Wednesday, March 28, 2012

IDF Colonel-rabbi implies: Rape is permitted in war

Is it permitted for a Jewish soldier to rape a gentile woman during wartime? This question – based on the biblical mitzvah of Eshet Yefat Toar (“a comely woman”) – was referred to nine years ago (Hebrew) by Rabbi Eyal Qarim. The questioning party seemed anxious and worried, and wanted to know whether the iron-age mitzvah (religious deed) is applicable to IDF soldiers today. Rabbi Qarim answered thus:
The wars of Israel […] are mitzvah wars, in which they differ from the rest of the wars the nations wage among themselves. Since, essentially, a war is not an individual matter, but rather nations wage war as a whole, there are cases in which the personality of the individual is “erased” for the benefit of the whole. And vice versa: sometimes you risk a large unit for the saving of an individual, when it is essential for purposes of morale. One of the important and critical values during war is maintaining the army’s fighting ability […]

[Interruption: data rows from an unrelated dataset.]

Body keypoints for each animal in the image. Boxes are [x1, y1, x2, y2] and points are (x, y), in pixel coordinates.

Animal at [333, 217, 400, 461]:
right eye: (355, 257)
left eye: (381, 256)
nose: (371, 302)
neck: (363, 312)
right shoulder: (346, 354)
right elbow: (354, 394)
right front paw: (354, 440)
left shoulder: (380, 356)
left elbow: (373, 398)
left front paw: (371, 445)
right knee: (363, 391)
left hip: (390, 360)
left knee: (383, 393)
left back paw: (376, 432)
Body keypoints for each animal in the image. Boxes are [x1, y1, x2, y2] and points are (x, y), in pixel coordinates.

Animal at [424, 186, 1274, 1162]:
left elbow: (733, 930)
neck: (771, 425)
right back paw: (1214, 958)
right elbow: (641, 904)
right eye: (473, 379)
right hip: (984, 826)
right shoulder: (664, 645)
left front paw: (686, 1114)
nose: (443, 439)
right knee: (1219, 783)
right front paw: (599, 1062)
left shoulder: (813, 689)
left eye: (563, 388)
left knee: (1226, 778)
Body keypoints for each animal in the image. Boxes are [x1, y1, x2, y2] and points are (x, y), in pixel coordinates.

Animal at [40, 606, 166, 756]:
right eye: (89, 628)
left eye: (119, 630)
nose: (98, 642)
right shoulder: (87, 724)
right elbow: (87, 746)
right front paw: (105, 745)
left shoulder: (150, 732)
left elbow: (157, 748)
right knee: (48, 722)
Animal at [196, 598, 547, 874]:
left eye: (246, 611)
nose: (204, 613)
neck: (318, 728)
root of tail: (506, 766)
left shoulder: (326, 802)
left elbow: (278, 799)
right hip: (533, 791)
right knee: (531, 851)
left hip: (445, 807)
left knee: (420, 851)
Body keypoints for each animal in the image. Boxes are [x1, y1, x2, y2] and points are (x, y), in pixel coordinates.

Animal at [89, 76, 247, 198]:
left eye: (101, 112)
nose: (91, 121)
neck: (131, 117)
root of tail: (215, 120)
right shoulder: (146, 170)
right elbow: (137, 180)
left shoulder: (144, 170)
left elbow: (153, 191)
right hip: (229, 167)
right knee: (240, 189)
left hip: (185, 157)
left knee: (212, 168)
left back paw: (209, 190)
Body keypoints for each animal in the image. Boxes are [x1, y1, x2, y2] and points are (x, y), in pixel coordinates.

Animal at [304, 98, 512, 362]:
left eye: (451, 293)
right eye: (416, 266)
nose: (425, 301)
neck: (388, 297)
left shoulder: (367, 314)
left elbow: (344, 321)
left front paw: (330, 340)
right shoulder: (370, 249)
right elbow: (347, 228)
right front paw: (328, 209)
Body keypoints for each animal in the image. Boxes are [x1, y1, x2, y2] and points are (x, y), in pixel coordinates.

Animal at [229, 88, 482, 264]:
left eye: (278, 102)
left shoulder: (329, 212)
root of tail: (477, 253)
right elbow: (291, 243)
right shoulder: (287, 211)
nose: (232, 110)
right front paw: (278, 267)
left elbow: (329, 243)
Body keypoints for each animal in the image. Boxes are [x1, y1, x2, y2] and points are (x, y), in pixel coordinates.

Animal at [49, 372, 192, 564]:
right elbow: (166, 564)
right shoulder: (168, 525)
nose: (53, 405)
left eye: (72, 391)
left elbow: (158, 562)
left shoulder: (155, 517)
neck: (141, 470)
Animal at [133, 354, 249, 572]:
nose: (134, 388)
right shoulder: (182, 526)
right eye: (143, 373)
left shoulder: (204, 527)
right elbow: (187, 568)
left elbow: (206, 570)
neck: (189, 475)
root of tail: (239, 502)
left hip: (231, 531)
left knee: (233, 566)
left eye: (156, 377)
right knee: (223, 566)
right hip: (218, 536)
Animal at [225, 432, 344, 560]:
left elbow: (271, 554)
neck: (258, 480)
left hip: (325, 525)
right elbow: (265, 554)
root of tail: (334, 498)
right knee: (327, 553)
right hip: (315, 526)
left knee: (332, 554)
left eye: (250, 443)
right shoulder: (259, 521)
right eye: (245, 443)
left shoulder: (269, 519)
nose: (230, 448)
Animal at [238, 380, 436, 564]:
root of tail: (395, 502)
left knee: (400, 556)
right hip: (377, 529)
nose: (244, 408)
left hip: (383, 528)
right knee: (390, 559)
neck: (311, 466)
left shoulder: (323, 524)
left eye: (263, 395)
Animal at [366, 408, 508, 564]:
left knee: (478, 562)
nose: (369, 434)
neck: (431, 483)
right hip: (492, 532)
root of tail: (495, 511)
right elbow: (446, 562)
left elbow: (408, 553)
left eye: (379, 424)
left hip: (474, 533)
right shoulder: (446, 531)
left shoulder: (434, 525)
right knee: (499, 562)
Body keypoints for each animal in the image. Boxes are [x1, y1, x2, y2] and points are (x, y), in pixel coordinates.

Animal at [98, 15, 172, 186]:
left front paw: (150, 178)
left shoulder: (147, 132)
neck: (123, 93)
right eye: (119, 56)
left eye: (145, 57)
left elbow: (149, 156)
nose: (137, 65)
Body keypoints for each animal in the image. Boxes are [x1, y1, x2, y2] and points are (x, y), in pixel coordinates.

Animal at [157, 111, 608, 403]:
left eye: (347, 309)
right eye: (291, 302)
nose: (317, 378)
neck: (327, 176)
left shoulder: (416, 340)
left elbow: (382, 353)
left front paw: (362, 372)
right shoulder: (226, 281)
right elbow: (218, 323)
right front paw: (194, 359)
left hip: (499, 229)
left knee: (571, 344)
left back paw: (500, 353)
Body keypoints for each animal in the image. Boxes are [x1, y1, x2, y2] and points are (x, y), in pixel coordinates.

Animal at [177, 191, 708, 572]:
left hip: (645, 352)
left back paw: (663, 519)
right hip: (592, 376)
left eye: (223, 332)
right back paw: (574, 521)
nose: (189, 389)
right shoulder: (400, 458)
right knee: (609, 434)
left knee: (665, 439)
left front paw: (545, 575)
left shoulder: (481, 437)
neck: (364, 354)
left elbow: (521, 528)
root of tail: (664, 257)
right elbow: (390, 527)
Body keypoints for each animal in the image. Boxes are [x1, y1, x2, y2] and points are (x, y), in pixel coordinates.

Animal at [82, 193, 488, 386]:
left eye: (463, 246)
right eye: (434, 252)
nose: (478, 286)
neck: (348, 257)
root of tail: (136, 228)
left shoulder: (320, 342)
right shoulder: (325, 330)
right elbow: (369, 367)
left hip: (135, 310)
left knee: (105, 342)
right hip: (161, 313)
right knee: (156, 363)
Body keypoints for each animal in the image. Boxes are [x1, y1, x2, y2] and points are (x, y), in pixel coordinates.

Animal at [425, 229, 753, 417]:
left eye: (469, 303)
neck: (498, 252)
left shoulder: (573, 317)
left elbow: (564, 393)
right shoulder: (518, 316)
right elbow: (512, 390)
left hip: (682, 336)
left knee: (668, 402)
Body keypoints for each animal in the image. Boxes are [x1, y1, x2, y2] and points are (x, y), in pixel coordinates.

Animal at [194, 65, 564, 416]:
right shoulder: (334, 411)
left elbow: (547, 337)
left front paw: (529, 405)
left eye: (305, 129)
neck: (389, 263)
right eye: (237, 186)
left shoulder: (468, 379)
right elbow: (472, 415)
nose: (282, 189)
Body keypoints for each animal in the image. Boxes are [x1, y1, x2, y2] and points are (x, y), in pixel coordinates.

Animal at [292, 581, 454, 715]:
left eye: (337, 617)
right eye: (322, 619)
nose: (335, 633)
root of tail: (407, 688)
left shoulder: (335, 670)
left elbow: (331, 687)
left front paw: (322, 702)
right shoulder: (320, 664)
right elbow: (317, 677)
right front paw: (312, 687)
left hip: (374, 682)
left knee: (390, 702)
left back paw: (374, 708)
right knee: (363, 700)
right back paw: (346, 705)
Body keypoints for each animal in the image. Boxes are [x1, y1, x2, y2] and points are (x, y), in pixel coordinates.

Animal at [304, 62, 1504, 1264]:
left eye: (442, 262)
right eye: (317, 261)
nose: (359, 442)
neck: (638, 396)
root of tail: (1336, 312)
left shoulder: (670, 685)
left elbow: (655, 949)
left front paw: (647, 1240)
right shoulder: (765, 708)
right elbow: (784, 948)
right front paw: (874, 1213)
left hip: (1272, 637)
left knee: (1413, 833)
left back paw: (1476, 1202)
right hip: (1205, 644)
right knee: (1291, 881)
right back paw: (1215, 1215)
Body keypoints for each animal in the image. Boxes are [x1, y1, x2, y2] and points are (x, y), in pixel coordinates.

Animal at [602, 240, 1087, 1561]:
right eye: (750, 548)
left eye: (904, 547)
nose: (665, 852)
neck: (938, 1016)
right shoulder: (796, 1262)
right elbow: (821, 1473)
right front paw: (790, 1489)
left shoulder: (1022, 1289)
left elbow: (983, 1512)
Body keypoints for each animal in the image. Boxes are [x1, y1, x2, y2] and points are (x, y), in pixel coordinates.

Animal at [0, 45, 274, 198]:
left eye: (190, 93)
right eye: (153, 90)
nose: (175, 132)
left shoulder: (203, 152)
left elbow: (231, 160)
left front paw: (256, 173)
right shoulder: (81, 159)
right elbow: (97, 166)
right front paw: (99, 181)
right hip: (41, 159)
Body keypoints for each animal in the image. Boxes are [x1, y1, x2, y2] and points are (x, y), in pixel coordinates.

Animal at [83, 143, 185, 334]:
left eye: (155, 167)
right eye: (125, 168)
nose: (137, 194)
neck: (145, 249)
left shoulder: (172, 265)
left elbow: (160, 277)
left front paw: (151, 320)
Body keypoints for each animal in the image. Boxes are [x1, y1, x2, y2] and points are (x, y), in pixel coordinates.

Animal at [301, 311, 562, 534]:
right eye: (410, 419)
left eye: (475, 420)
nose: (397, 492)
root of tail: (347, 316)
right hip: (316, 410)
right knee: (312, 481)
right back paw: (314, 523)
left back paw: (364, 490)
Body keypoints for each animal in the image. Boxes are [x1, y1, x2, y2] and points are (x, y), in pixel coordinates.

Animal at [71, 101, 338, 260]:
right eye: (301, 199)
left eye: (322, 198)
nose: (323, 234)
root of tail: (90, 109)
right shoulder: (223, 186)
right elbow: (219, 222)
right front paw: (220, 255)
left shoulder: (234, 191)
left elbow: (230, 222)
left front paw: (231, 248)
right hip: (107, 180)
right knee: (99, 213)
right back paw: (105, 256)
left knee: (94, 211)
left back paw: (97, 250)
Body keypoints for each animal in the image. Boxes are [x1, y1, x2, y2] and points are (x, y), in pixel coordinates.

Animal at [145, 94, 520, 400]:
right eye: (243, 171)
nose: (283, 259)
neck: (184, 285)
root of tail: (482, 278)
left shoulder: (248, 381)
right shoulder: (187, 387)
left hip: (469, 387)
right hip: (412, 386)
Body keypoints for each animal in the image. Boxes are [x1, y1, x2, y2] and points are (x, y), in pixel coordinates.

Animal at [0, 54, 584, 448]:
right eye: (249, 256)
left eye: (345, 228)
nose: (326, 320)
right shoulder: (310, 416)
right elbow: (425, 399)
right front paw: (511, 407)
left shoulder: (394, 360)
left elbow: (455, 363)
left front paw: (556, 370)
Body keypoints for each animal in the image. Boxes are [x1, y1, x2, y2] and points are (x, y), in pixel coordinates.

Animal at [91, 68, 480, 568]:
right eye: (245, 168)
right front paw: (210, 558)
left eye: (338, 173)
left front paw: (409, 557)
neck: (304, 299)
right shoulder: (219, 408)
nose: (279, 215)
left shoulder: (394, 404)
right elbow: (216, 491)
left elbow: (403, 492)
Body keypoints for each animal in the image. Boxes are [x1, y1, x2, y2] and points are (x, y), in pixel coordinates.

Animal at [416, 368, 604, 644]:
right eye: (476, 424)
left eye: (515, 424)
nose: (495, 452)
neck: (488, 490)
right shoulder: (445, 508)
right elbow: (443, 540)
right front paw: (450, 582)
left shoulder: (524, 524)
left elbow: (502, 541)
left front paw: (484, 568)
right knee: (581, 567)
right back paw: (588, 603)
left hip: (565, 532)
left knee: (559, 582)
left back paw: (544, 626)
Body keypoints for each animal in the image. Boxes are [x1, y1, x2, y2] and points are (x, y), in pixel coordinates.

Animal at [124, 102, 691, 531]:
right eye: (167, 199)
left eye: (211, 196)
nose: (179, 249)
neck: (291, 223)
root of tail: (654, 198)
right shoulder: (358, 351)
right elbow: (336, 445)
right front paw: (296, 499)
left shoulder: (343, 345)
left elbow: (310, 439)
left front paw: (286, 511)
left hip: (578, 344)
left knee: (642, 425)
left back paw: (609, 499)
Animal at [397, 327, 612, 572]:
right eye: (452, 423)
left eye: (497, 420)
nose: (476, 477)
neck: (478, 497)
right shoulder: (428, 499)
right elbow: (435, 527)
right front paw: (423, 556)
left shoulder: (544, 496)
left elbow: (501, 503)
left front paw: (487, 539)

As in war the prohibition against risking your life is broken for the benefit of others, so are the prohibitions against immorality and of kashrut. Wine touched by gentiles, consumption of which is prohibited in peacetime, is allowed at war, to maintain the good spirit of the warriors. Consumption of prohibited foods is permitted at war (and some say, even when kosher food is available), to maintain the fitness of the warriors, even though they are prohibited during peacetime. Just so, war removes some of the prohibitions on sexual relations (gilui arayot in the original – YZG), and even though fraternizing with a gentile woman is a very serious matter, it was permitted during wartime (under the specific terms) out of understanding for the hardship endured by the warriors. And since the success of the whole at war is our goal, the Torah permitted the individual to satisfy the evil urge (yetzer ha’ra in the original  -YZG), under the conditions mentioned, for the purpose of the success of the whole.”
Wow. Herein lies a hornet’s nest. The first is that according to Qarim, the rape of female prisoners is not just permitted, it is also essential to war; the success of the whole at war relies on it.